Why? In part because deep learning automates the postprocessing phase of CT image analysis, noted a team led by Martina Buccardi, PhD, of the University of Parma in Italy.
"[Micro-CT] has proven to be a powerful tool to visualize and precisely quantify the dynamic evolution and regional severity of disease," the investigators wrote. "However, to take full advantage of this approach, it is necessary to automate the postprocessing phase of analysis, including lung segmentation."
CT is the gold standard for evaluating lung disorders, and its "miniaturized" version -- micro-CT -- has been shown to be an equally effective, noninvasive tool for tracking lung disease progression and monitoring the performance of new drugs for pulmonary disease in small animal studies. But it still requires manual image processing -- which can be not only time-consuming but susceptible to vagaries in operator skill, the group noted. That's where artificial intelligence (AI) and deep-learning algorithms come in.

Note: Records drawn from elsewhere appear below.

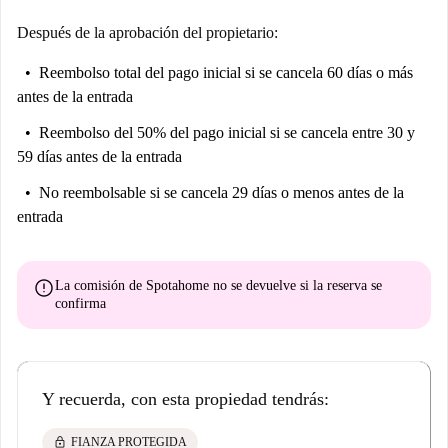
Después de la aprobación del propietario:
Reembolso total del pago inicial
si se cancela 60 días o más
antes de la entrada
Reembolso del 50% del pago inicial
si se cancela entre 30 y
59 días antes de la entrada
No reembolsable
si se cancela 29 días o menos antes de la
entrada
error
La comisión de Spotahome
no se devuelve
si la reserva se
confirma
Y recuerda, con esta propiedad tendrás:
lock
FIANZA PROTEGIDA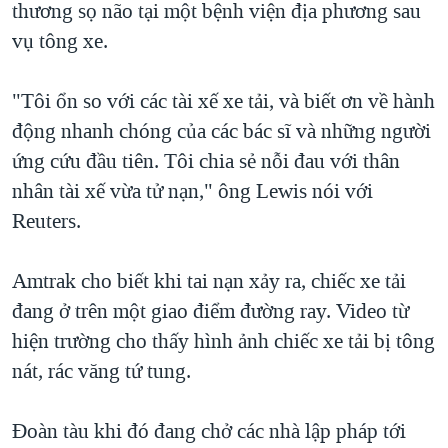
thương sọ não tại một bệnh viện địa phương sau
vụ tông xe.
"Tôi ổn so với các tài xế xe tải, và biết ơn về hành
động nhanh chóng của các bác sĩ và những người
ứng cứu đầu tiên. Tôi chia sẻ nỗi đau với thân
nhân tài xế vừa tử nạn," ông Lewis nói với
Reuters.
Amtrak cho biết khi tai nạn xảy ra, chiếc xe tải
đang ở trên một giao điểm đường ray. Video từ
hiện trường cho thấy hình ảnh chiếc xe tải bị tông
nát, rác văng tứ tung.
Đoàn tàu khi đó đang chở các nhà lập pháp tới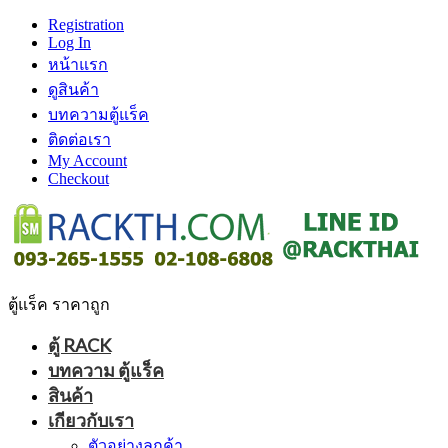
Registration
Log In
หน้าแรก
ดูสินค้า
บทความตู้แร็ค
ติดต่อเรา
My Account
Checkout
ตู้แร็ค ราคาถูก
ตู้ RACK
บทความ ตู้แร็ค
สินค้า
เกียวกับเรา
ตัวอย่างลูกค้า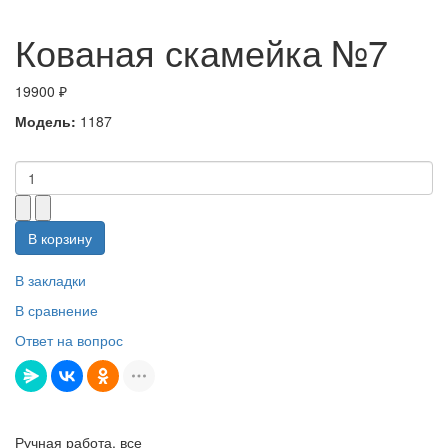
Кованая скамейка №7
19900 ₽
Модель:
1187
В корзину
В закладки
В сравнение
Ответ на вопрос
Ручная работа, все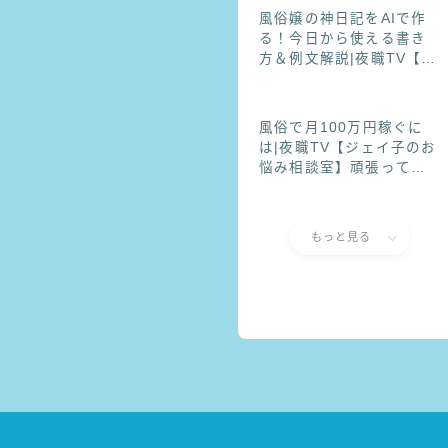
風俗嬢の神日記をAIで作
る！今日から使える書き
方＆例文解説|夜職TV【ジ
ェイ子のお悩み相談室】
風俗で月100万円稼ぐに
は|夜職TV【ジェイ子のお
悩み相談室】頑張ってる
のに稼げない…そんな子
が月100万円に近づく方法
風俗で月100万円稼ぐに
もっと見る
は|夜職TV【ジェイ子のお
悩み相談室】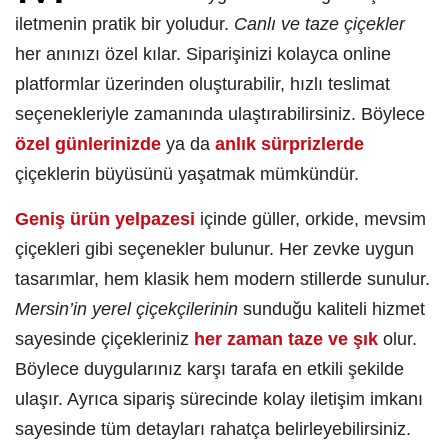
iletmenin pratik bir yoludur.
Canlı ve taze çiçekler
her anınızı özel kılar. Siparişinizi kolayca online
platformlar üzerinden oluşturabilir, hızlı teslimat
seçenekleriyle zamanında ulaştırabilirsiniz. Böylece
özel günlerinizde
ya da
anlık sürprizlerde
çiçeklerin büyüsünü yaşatmak mümkündür.
Geniş ürün yelpazesi
içinde güller, orkide, mevsim
çiçekleri gibi seçenekler bulunur. Her zevke uygun
tasarımlar, hem klasik hem modern stillerde sunulur.
Mersin’in yerel çiçekçilerinin
sunduğu kaliteli hizmet
sayesinde çiçekleriniz
her zaman taze ve şık
olur.
Böylece duygularınız karşı tarafa en etkili şekilde
ulaşır. Ayrıca sipariş sürecinde kolay iletişim imkanı
sayesinde tüm detayları rahatça belirleyebilirsiniz.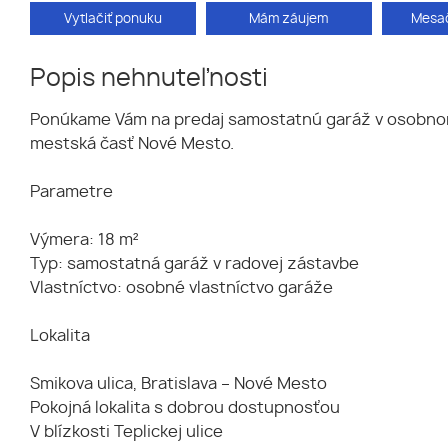
Vytlačiť ponuku
Mám záujem
Mesač
Popis nehnuteľnosti
Ponúkame Vám na predaj samostatnú garáž v osobnom vla
mestská časť Nové Mesto.
Parametre
Výmera: 18 m²
Typ: samostatná garáž v radovej zástavbe
Vlastníctvo: osobné vlastníctvo garáže
Lokalita
Smikova ulica, Bratislava – Nové Mesto
Pokojná lokalita s dobrou dostupnosťou
V blízkosti Teplickej ulice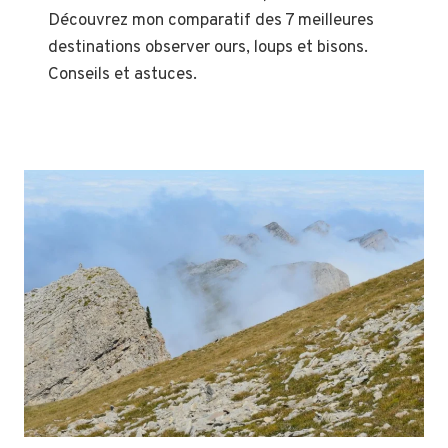
Découvrez mon comparatif des 7 meilleures
destinations observer ours, loups et bisons.
Conseils et astuces.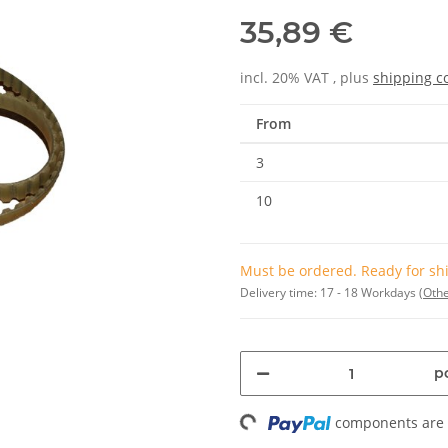
35,89 €
incl. 20% VAT , plus
shipping c
From
3
10
Must be ordered. Ready for shi
Delivery time:
17 - 18 Workdays
(Othe
pc
Loading...
components are l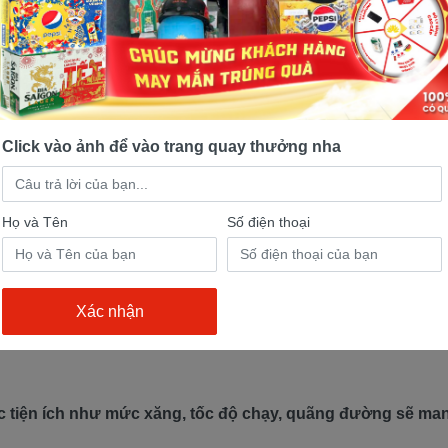
Click vào ảnh để vào trang quay thưởng nha
Họ và Tên
Số điện thoại
ác tiện ích như mức xăng, tốc độ chạy, quãng đường sẽ man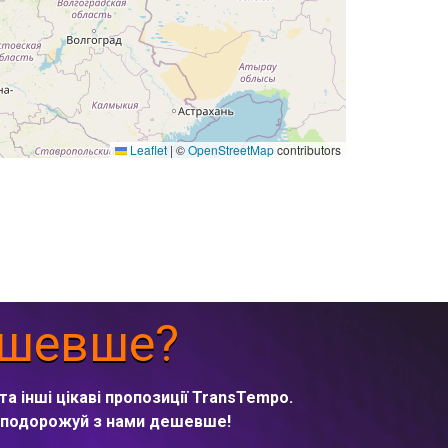
Leaflet
|
©
OpenStreetMap
contributors
ешевше?
та інші цікаві пропозиції TransTempo.
а подорожуй з нами дешевше!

"Manual segmentation ... has two main drawbacks that severely hinder its application to large datasets: It prolongs postprocessing time by up to 40 minutes per scan and it is prone to operator-dependent bias," the group noted. "These shortcomings have recently been addressed through the development of AI- and deep learning-based algorithms for automated lung segmentation in [animal] models of lung cancer and parenchymal pulmonary diseases."
Via a mouse study of bleomycin-induced lung fibrosis, the investigators explored whether adding deep learning to micro-CT imaging in would improve and speed lung segmentation and the measurement of morphological and functional biomarkers in the whole lung and in lung nodes. (Bleomycin is a chemotherapy drug that can cause lung diseases.) The study included 19 mice who were administered bleomycin; of these, 12 were selected to receive the fibrosis-treatment drug Nintedanib (which is approved for human use). All the mice underwent micro-CT; the researchers processed these images with a deep-learning segmentation algorithm (developed in 2022 by Elena Vincenzi, PhD, and colleagues).
The team found that the combination of deep learning and micro-CT produced results consistent with conventional analyses (i.e., histology), and cut by 45-fold the time needed to analyze the imaging dataset and follow the development of fibrosis and its response to Nintedanib.
The investigators noted three benefits to this combined approach:
- Reduced experimental variability: Each animal subject is its own control and "the measured, operator bias-free biomarkers can be quantitatively compared across experiments," the group wrote.
- Ability to monitor the spatial distribution of fibrotic lesions, thus "eliminating potential confounding effects associated with the more severe fibrosis observed in the apical region of the left lung and the compensatory effects taking place in the right lung," the authors noted.
- Potential to be used in drug discovery pipelines with "a substantial increase in both the speed and robustness of the evaluation of new candidate drugs," Buccardi's group explained.
The study findings show promise for the evaluation of new lung disease treatments, according to the researchers.
"The [micro-CT]-DL approach ... lends itself as a powerful new tool for the precision preclinical monitoring of bleomycin-induced lung fibrosis and other disease models as well," they concluded. "Its ease of operation and use of standard imaging instrumentation make it easily transferable to other laboratories and to other experimental settings, including clinical diagnostic applications."